[Stored entries]
------------------------------------

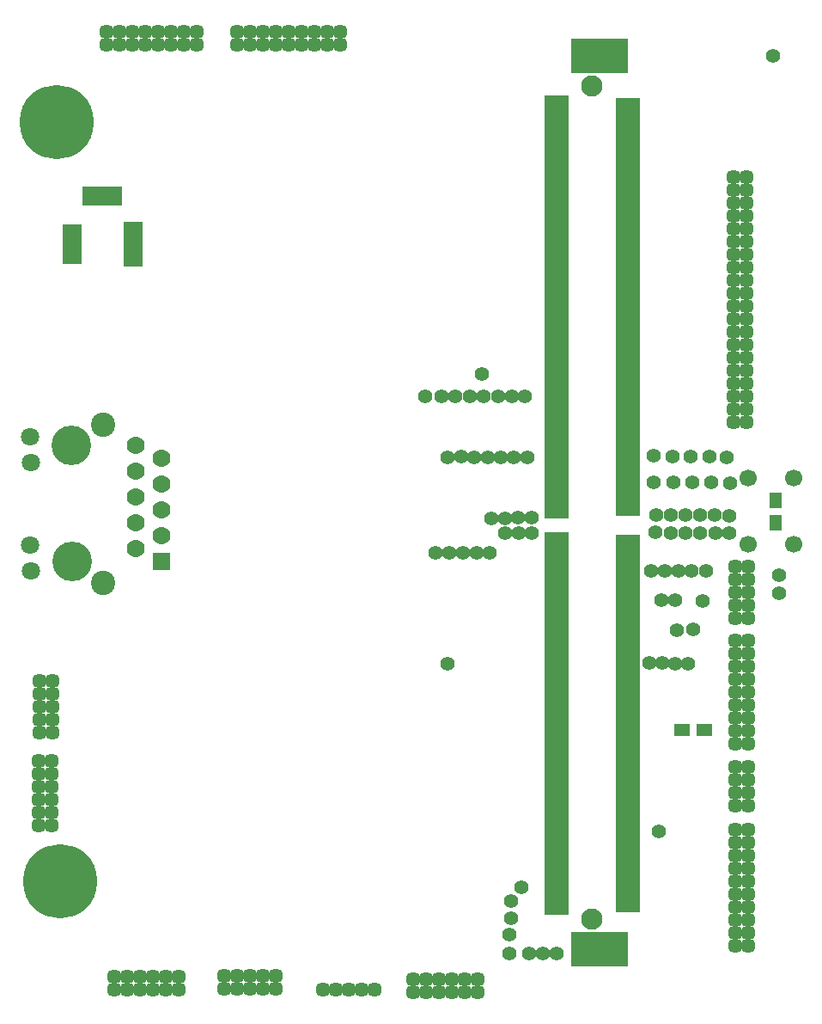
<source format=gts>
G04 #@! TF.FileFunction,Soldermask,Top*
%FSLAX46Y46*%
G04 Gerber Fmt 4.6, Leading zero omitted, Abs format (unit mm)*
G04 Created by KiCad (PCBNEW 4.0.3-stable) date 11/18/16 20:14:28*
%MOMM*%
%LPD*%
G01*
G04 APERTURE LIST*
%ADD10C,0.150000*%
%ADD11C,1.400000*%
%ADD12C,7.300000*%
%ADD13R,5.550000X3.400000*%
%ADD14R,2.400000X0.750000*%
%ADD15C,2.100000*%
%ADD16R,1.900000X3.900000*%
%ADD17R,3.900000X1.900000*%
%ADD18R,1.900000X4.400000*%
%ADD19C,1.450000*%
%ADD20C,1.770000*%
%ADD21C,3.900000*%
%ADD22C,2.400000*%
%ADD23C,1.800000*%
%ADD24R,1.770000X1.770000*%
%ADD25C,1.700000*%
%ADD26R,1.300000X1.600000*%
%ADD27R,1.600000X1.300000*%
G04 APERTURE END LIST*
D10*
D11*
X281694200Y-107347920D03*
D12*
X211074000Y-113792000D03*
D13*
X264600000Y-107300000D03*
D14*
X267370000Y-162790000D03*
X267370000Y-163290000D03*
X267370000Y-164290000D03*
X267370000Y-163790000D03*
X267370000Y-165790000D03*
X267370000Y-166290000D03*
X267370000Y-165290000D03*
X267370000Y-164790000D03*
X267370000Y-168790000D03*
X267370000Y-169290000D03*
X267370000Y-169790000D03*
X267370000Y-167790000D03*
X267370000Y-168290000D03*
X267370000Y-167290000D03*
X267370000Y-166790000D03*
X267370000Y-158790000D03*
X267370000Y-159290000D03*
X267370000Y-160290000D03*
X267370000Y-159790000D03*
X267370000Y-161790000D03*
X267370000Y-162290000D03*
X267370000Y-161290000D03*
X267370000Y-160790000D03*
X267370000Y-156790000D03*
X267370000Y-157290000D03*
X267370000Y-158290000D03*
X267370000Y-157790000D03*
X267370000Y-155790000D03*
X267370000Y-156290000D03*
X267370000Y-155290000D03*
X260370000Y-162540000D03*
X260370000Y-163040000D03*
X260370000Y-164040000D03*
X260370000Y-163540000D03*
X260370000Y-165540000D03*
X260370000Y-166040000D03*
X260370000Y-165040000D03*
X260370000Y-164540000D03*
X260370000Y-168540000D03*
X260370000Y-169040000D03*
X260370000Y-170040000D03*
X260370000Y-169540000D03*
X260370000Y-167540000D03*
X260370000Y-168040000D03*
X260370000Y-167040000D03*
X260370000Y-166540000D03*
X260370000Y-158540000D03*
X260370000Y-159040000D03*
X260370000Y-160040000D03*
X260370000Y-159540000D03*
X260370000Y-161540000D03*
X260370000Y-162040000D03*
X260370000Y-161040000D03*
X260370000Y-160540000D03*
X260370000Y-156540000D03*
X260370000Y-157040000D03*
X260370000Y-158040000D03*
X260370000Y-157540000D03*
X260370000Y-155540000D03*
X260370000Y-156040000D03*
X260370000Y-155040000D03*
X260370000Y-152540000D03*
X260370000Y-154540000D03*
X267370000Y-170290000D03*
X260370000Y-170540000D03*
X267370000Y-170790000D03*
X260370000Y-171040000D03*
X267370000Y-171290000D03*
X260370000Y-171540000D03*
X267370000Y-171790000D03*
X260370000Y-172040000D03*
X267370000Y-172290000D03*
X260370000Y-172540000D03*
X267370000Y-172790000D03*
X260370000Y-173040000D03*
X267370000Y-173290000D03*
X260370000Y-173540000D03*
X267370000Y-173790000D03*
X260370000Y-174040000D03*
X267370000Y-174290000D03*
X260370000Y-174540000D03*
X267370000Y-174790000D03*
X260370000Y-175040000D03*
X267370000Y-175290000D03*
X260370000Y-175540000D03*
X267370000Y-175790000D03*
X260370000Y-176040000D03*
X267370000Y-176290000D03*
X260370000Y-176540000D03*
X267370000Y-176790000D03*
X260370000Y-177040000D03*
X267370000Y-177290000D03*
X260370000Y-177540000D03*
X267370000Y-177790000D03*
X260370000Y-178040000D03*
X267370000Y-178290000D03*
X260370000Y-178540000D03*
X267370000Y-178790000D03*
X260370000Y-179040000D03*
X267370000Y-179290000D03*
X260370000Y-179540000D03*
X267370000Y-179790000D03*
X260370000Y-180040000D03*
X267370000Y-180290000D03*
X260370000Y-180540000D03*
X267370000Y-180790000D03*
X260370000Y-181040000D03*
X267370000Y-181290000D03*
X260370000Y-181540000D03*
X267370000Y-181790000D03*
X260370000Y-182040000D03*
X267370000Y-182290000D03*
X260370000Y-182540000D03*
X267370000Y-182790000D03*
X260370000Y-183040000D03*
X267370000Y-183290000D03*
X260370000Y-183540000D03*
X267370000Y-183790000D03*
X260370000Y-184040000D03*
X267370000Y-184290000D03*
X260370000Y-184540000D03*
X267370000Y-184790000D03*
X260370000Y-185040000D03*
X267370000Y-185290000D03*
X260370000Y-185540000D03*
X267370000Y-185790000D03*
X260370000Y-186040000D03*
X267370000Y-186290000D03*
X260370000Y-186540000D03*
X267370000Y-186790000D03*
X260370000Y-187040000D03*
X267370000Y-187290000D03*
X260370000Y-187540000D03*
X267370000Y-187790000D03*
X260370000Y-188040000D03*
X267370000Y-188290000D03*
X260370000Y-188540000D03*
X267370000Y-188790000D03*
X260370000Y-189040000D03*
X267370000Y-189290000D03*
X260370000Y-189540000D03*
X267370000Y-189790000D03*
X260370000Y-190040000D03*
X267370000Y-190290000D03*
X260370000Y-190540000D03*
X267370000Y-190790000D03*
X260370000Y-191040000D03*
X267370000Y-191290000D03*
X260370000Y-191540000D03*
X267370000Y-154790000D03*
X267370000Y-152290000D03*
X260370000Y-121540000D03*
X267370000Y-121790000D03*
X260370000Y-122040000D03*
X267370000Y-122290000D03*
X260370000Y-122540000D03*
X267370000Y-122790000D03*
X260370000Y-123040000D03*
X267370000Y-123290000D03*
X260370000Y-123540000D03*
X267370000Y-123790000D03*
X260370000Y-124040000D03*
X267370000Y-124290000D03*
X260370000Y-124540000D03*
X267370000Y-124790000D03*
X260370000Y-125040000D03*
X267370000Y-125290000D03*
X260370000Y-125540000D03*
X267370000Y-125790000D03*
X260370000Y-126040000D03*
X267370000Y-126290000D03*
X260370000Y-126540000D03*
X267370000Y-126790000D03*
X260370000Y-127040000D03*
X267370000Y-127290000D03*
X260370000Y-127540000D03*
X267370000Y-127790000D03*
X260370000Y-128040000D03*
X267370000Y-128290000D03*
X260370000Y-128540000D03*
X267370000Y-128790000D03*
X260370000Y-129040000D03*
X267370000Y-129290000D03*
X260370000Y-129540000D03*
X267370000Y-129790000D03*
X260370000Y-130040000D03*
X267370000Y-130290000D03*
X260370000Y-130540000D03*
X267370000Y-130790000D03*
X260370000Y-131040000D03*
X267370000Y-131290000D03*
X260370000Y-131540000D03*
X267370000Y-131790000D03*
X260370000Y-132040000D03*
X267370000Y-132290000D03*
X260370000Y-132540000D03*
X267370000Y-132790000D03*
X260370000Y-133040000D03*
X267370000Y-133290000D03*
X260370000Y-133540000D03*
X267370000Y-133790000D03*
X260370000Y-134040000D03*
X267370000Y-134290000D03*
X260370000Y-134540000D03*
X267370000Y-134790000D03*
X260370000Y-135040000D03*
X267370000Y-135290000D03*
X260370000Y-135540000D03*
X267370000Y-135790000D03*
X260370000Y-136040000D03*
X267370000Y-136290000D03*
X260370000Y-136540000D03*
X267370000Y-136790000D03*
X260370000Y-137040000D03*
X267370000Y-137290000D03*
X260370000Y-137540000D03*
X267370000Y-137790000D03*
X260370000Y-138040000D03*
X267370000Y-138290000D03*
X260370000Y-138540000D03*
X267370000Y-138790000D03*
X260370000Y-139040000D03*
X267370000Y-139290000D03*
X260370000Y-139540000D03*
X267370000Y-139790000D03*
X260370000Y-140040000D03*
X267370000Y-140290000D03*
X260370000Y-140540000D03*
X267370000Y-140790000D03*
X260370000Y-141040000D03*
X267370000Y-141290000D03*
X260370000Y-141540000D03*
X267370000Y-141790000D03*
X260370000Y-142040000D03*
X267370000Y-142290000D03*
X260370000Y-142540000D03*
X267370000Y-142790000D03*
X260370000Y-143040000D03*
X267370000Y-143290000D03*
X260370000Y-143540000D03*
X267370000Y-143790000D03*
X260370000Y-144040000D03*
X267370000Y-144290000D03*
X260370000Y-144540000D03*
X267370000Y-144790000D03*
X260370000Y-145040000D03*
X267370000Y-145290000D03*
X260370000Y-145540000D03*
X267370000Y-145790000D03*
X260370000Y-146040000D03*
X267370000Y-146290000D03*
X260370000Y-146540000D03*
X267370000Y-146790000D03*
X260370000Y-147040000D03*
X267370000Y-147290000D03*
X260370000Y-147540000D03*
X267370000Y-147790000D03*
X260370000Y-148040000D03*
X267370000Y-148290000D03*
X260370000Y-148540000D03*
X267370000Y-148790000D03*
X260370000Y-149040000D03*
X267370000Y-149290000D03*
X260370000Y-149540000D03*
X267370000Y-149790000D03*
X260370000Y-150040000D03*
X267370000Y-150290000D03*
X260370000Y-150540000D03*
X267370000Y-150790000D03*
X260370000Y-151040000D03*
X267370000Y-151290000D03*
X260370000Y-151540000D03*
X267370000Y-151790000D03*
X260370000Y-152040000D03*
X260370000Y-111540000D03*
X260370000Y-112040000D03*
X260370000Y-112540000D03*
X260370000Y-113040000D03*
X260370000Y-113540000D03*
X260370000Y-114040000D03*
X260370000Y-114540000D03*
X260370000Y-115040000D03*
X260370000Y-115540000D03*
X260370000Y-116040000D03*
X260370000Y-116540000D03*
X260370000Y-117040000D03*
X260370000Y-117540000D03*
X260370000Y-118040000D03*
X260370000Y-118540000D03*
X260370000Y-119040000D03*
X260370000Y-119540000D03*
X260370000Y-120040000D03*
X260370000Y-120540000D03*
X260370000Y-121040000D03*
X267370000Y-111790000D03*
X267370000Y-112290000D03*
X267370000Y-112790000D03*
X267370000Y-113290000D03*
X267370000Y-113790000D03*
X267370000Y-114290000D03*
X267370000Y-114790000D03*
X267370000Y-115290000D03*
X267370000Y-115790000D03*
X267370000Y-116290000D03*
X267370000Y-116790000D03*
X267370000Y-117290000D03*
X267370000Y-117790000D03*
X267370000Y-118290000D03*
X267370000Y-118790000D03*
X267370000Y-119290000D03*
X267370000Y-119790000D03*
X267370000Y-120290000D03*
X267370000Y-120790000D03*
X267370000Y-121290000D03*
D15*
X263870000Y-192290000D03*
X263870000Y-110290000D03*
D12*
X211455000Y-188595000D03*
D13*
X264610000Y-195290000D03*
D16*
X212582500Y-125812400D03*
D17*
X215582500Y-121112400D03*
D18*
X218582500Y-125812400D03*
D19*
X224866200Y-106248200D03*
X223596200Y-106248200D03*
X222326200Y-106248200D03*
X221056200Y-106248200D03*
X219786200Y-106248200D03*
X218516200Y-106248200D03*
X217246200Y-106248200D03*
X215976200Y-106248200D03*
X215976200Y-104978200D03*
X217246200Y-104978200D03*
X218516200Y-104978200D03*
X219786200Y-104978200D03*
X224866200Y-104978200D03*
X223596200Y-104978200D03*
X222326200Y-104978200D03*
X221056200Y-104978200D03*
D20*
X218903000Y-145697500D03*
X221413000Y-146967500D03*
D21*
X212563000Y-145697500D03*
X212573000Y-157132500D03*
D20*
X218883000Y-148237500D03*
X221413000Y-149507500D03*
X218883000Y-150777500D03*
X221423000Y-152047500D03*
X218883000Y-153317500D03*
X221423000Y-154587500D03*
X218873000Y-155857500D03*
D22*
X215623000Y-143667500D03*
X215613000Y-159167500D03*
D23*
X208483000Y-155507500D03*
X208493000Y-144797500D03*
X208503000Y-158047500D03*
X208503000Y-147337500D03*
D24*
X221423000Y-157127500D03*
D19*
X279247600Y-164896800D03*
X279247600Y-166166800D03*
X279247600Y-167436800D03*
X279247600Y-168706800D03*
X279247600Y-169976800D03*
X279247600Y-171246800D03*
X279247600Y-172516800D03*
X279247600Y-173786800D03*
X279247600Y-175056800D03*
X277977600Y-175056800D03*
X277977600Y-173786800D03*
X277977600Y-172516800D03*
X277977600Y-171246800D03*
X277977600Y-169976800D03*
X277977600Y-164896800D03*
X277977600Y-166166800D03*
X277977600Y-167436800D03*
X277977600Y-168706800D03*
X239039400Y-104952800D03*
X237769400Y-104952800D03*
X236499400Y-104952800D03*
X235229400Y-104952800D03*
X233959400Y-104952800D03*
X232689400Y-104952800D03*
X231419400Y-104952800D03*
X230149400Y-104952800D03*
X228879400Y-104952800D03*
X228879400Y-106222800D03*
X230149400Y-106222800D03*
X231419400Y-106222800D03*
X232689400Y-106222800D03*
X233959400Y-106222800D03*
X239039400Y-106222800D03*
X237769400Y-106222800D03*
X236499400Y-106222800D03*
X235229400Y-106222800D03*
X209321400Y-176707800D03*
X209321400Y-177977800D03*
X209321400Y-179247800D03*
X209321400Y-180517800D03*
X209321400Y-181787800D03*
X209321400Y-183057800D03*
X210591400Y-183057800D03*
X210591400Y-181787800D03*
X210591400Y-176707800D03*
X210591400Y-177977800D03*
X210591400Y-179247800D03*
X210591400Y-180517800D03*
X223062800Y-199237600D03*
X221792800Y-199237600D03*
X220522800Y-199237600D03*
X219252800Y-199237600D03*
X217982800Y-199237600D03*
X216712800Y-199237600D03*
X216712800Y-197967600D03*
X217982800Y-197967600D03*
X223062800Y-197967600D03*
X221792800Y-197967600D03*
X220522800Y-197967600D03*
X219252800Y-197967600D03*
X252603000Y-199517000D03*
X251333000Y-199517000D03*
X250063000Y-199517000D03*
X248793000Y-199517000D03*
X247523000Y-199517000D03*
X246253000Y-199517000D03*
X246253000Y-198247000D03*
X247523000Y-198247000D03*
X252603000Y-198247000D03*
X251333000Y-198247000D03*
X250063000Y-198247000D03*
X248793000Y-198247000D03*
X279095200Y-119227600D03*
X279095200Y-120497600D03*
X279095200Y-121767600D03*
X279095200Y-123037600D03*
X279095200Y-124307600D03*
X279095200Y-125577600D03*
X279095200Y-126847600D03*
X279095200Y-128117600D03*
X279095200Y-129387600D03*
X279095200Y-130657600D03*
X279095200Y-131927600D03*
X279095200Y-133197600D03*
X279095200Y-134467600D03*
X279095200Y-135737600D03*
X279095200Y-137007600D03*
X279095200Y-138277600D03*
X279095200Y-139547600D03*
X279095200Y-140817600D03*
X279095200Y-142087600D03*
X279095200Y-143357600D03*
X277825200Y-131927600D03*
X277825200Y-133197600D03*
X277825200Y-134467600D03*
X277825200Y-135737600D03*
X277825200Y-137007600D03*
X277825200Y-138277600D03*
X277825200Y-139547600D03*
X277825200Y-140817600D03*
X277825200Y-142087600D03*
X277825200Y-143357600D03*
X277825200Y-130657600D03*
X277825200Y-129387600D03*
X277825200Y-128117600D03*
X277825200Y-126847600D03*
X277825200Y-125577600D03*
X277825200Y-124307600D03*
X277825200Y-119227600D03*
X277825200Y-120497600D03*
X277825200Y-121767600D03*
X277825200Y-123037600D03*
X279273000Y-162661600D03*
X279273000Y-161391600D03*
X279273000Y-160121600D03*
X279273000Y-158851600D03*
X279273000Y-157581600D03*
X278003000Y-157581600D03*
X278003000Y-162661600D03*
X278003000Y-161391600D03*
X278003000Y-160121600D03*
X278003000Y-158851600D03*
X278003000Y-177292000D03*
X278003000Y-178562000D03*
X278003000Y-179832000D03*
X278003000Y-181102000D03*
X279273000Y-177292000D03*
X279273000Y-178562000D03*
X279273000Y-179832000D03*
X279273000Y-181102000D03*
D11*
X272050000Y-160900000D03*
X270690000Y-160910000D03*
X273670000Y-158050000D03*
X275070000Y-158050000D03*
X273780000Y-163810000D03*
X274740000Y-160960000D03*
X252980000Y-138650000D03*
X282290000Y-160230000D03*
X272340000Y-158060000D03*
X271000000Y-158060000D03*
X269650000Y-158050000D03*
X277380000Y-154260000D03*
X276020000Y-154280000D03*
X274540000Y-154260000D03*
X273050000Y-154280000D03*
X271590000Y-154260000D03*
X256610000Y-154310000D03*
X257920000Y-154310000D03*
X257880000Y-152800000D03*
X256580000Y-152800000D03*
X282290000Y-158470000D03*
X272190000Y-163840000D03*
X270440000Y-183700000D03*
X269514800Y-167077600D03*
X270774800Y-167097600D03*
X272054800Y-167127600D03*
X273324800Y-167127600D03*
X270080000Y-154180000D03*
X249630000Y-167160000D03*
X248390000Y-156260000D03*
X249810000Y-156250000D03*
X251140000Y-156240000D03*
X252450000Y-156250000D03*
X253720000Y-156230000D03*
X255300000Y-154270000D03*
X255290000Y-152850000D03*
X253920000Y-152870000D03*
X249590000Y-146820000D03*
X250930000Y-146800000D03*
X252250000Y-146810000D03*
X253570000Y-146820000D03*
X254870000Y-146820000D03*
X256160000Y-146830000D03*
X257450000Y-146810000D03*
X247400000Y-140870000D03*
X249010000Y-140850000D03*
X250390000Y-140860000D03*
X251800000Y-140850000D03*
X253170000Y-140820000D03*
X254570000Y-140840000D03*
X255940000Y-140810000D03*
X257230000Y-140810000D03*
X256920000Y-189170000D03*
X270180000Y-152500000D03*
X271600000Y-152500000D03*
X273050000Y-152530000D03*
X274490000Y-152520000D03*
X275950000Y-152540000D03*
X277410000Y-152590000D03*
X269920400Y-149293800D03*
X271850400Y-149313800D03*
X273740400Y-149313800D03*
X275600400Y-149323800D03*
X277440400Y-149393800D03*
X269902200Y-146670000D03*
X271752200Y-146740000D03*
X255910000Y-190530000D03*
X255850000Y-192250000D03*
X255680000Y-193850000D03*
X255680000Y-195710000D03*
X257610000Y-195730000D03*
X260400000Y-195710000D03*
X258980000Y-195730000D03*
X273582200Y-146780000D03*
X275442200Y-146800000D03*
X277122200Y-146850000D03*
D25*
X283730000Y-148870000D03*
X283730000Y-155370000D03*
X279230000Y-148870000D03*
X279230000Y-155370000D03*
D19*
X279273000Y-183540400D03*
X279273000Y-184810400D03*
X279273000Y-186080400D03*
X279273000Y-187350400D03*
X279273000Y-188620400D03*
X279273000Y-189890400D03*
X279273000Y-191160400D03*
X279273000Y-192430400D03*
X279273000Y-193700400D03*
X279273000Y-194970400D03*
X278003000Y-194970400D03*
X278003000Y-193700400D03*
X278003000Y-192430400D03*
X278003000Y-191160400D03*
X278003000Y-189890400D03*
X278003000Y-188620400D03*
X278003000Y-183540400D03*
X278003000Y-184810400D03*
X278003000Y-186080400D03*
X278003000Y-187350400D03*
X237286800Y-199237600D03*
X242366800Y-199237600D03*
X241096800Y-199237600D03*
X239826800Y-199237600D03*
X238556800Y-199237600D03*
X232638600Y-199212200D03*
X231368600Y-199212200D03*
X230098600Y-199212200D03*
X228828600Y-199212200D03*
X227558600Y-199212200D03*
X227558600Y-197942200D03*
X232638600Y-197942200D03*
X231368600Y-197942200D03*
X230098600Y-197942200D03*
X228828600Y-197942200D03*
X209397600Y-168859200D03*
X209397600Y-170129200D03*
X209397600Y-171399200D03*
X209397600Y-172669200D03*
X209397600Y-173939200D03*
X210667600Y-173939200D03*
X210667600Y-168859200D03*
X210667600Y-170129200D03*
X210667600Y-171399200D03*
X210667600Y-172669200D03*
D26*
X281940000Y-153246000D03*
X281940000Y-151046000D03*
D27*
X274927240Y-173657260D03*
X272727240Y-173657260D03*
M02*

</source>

------------------------------------

_WHAT NEEDS TO BE DONE:_ Nothing but the lines above from the one containing "X251140000Y-156240000D03*" through the one containing "X283730000Y-148870000D03*" should appear in the answer, each repeated exactly.

_FINAL ANSWER:_
X251140000Y-156240000D03*
X252450000Y-156250000D03*
X253720000Y-156230000D03*
X255300000Y-154270000D03*
X255290000Y-152850000D03*
X253920000Y-152870000D03*
X249590000Y-146820000D03*
X250930000Y-146800000D03*
X252250000Y-146810000D03*
X253570000Y-146820000D03*
X254870000Y-146820000D03*
X256160000Y-146830000D03*
X257450000Y-146810000D03*
X247400000Y-140870000D03*
X249010000Y-140850000D03*
X250390000Y-140860000D03*
X251800000Y-140850000D03*
X253170000Y-140820000D03*
X254570000Y-140840000D03*
X255940000Y-140810000D03*
X257230000Y-140810000D03*
X256920000Y-189170000D03*
X270180000Y-152500000D03*
X271600000Y-152500000D03*
X273050000Y-152530000D03*
X274490000Y-152520000D03*
X275950000Y-152540000D03*
X277410000Y-152590000D03*
X269920400Y-149293800D03*
X271850400Y-149313800D03*
X273740400Y-149313800D03*
X275600400Y-149323800D03*
X277440400Y-149393800D03*
X269902200Y-146670000D03*
X271752200Y-146740000D03*
X255910000Y-190530000D03*
X255850000Y-192250000D03*
X255680000Y-193850000D03*
X255680000Y-195710000D03*
X257610000Y-195730000D03*
X260400000Y-195710000D03*
X258980000Y-195730000D03*
X273582200Y-146780000D03*
X275442200Y-146800000D03*
X277122200Y-146850000D03*
D25*
X283730000Y-148870000D03*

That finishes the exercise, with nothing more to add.